Extracted material START
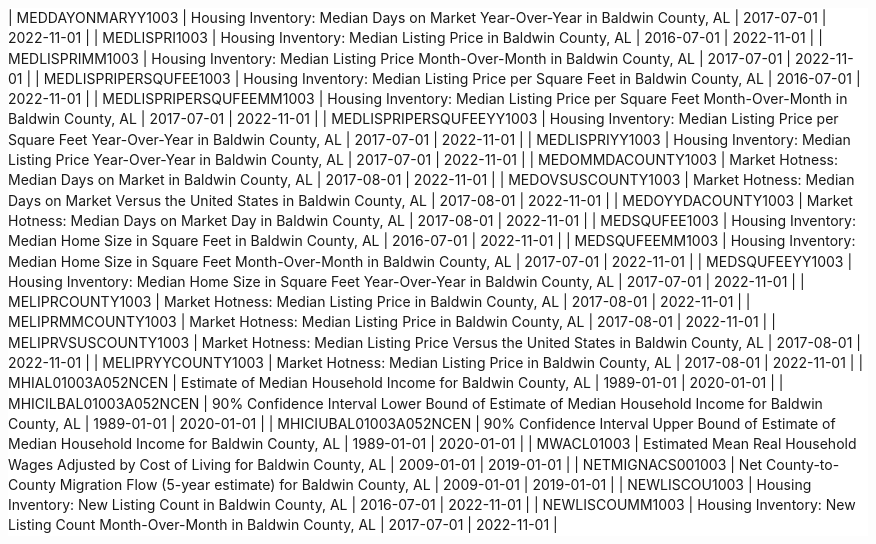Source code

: | MEDDAYONMARYY1003         | Housing Inventory: Median Days on Market Year-Over-Year in Baldwin County, AL                                                                                               | 2017-07-01          | 2022-11-01        |
| MEDLISPRI1003             | Housing Inventory: Median Listing Price in Baldwin County, AL                                                                                                               | 2016-07-01          | 2022-11-01        |
| MEDLISPRIMM1003           | Housing Inventory: Median Listing Price Month-Over-Month in Baldwin County, AL                                                                                              | 2017-07-01          | 2022-11-01        |
| MEDLISPRIPERSQUFEE1003    | Housing Inventory: Median Listing Price per Square Feet in Baldwin County, AL                                                                                               | 2016-07-01          | 2022-11-01        |
| MEDLISPRIPERSQUFEEMM1003  | Housing Inventory: Median Listing Price per Square Feet Month-Over-Month in Baldwin County, AL                                                                              | 2017-07-01          | 2022-11-01        |
| MEDLISPRIPERSQUFEEYY1003  | Housing Inventory: Median Listing Price per Square Feet Year-Over-Year in Baldwin County, AL                                                                                | 2017-07-01          | 2022-11-01        |
| MEDLISPRIYY1003           | Housing Inventory: Median Listing Price Year-Over-Year in Baldwin County, AL                                                                                                | 2017-07-01          | 2022-11-01        |
| MEDOMMDACOUNTY1003        | Market Hotness: Median Days on Market in Baldwin County, AL                                                                                                                 | 2017-08-01          | 2022-11-01        |
| MEDOVSUSCOUNTY1003        | Market Hotness: Median Days on Market Versus the United States in Baldwin County, AL                                                                                        | 2017-08-01          | 2022-11-01        |
| MEDOYYDACOUNTY1003        | Market Hotness: Median Days on Market Day in Baldwin County, AL                                                                                                             | 2017-08-01          | 2022-11-01        |
| MEDSQUFEE1003             | Housing Inventory: Median Home Size in Square Feet in Baldwin County, AL                                                                                                    | 2016-07-01          | 2022-11-01        |
| MEDSQUFEEMM1003           | Housing Inventory: Median Home Size in Square Feet Month-Over-Month in Baldwin County, AL                                                                                   | 2017-07-01          | 2022-11-01        |
| MEDSQUFEEYY1003           | Housing Inventory: Median Home Size in Square Feet Year-Over-Year in Baldwin County, AL                                                                                     | 2017-07-01          | 2022-11-01        |
| MELIPRCOUNTY1003          | Market Hotness: Median Listing Price in Baldwin County, AL                                                                                                                  | 2017-08-01          | 2022-11-01        |
| MELIPRMMCOUNTY1003        | Market Hotness: Median Listing Price in Baldwin County, AL                                                                                                                  | 2017-08-01          | 2022-11-01        |
| MELIPRVSUSCOUNTY1003      | Market Hotness: Median Listing Price Versus the United States in Baldwin County, AL                                                                                         | 2017-08-01          | 2022-11-01        |
| MELIPRYYCOUNTY1003        | Market Hotness: Median Listing Price in Baldwin County, AL                                                                                                                  | 2017-08-01          | 2022-11-01        |
| MHIAL01003A052NCEN        | Estimate of Median Household Income for Baldwin County, AL                                                                                                                  | 1989-01-01          | 2020-01-01        |
| MHICILBAL01003A052NCEN    | 90% Confidence Interval Lower Bound of Estimate of Median Household Income for Baldwin County, AL                                                                           | 1989-01-01          | 2020-01-01        |
| MHICIUBAL01003A052NCEN    | 90% Confidence Interval Upper Bound of Estimate of Median Household Income for Baldwin County, AL                                                                           | 1989-01-01          | 2020-01-01        |
| MWACL01003                | Estimated Mean Real Household Wages Adjusted by Cost of Living for Baldwin County, AL                                                                                       | 2009-01-01          | 2019-01-01        |
| NETMIGNACS001003          | Net County-to-County Migration Flow (5-year estimate) for Baldwin County, AL                                                                                                | 2009-01-01          | 2019-01-01        |
| NEWLISCOU1003             | Housing Inventory: New Listing Count in Baldwin County, AL                                                                                                                  | 2016-07-01          | 2022-11-01        |
| NEWLISCOUMM1003           | Housing Inventory: New Listing Count Month-Over-Month in Baldwin County, AL                                                                                                 | 2017-07-01          | 2022-11-01        |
Extracted material END
= Directive =
Since the copy must exclude the pictures, transcribe only the text of the records, word for word.

= Answer to the exercise =
Source code

: | MEDDAYONMARYY1003         | Housing Inventory: Median Days on Market Year-Over-Year in Baldwin County, AL                                                                                               | 2017-07-01          | 2022-11-01        |
| MEDLISPRI1003             | Housing Inventory: Median Listing Price in Baldwin County, AL                                                                                                               | 2016-07-01          | 2022-11-01        |
| MEDLISPRIMM1003           | Housing Inventory: Median Listing Price Month-Over-Month in Baldwin County, AL                                                                                              | 2017-07-01          | 2022-11-01        |
| MEDLISPRIPERSQUFEE1003    | Housing Inventory: Median Listing Price per Square Feet in Baldwin County, AL                                                                                               | 2016-07-01          | 2022-11-01        |
| MEDLISPRIPERSQUFEEMM1003  | Housing Inventory: Median Listing Price per Square Feet Month-Over-Month in Baldwin County, AL                                                                              | 2017-07-01          | 2022-11-01        |
| MEDLISPRIPERSQUFEEYY1003  | Housing Inventory: Median Listing Price per Square Feet Year-Over-Year in Baldwin County, AL                                                                                | 2017-07-01          | 2022-11-01        |
| MEDLISPRIYY1003           | Housing Inventory: Median Listing Price Year-Over-Year in Baldwin County, AL                                                                                                | 2017-07-01          | 2022-11-01        |
| MEDOMMDACOUNTY1003        | Market Hotness: Median Days on Market in Baldwin County, AL                                                                                                                 | 2017-08-01          | 2022-11-01        |
| MEDOVSUSCOUNTY1003        | Market Hotness: Median Days on Market Versus the United States in Baldwin County, AL                                                                                        | 2017-08-01          | 2022-11-01        |
| MEDOYYDACOUNTY1003        | Market Hotness: Median Days on Market Day in Baldwin County, AL                                                                                                             | 2017-08-01          | 2022-11-01        |
| MEDSQUFEE1003             | Housing Inventory: Median Home Size in Square Feet in Baldwin County, AL                                                                                                    | 2016-07-01          | 2022-11-01        |
| MEDSQUFEEMM1003           | Housing Inventory: Median Home Size in Square Feet Month-Over-Month in Baldwin County, AL                                                                                   | 2017-07-01          | 2022-11-01        |
| MEDSQUFEEYY1003           | Housing Inventory: Median Home Size in Square Feet Year-Over-Year in Baldwin County, AL                                                                                     | 2017-07-01          | 2022-11-01        |
| MELIPRCOUNTY1003          | Market Hotness: Median Listing Price in Baldwin County, AL                                                                                                                  | 2017-08-01          | 2022-11-01        |
| MELIPRMMCOUNTY1003        | Market Hotness: Median Listing Price in Baldwin County, AL                                                                                                                  | 2017-08-01          | 2022-11-01        |
| MELIPRVSUSCOUNTY1003      | Market Hotness: Median Listing Price Versus the United States in Baldwin County, AL                                                                                         | 2017-08-01          | 2022-11-01        |
| MELIPRYYCOUNTY1003        | Market Hotness: Median Listing Price in Baldwin County, AL                                                                                                                  | 2017-08-01          | 2022-11-01        |
| MHIAL01003A052NCEN        | Estimate of Median Household Income for Baldwin County, AL                                                                                                                  | 1989-01-01          | 2020-01-01        |
| MHICILBAL01003A052NCEN    | 90% Confidence Interval Lower Bound of Estimate of Median Household Income for Baldwin County, AL                                                                           | 1989-01-01          | 2020-01-01        |
| MHICIUBAL01003A052NCEN    | 90% Confidence Interval Upper Bound of Estimate of Median Household Income for Baldwin County, AL                                                                           | 1989-01-01          | 2020-01-01        |
| MWACL01003                | Estimated Mean Real Household Wages Adjusted by Cost of Living for Baldwin County, AL                                                                                       | 2009-01-01          | 2019-01-01        |
| NETMIGNACS001003          | Net County-to-County Migration Flow (5-year estimate) for Baldwin County, AL                                                                                                | 2009-01-01          | 2019-01-01        |
| NEWLISCOU1003             | Housing Inventory: New Listing Count in Baldwin County, AL                                                                                                                  | 2016-07-01          | 2022-11-01        |
| NEWLISCOUMM1003           | Housing Inventory: New Listing Count Month-Over-Month in Baldwin County, AL                                                                                                 | 2017-07-01          | 2022-11-01        |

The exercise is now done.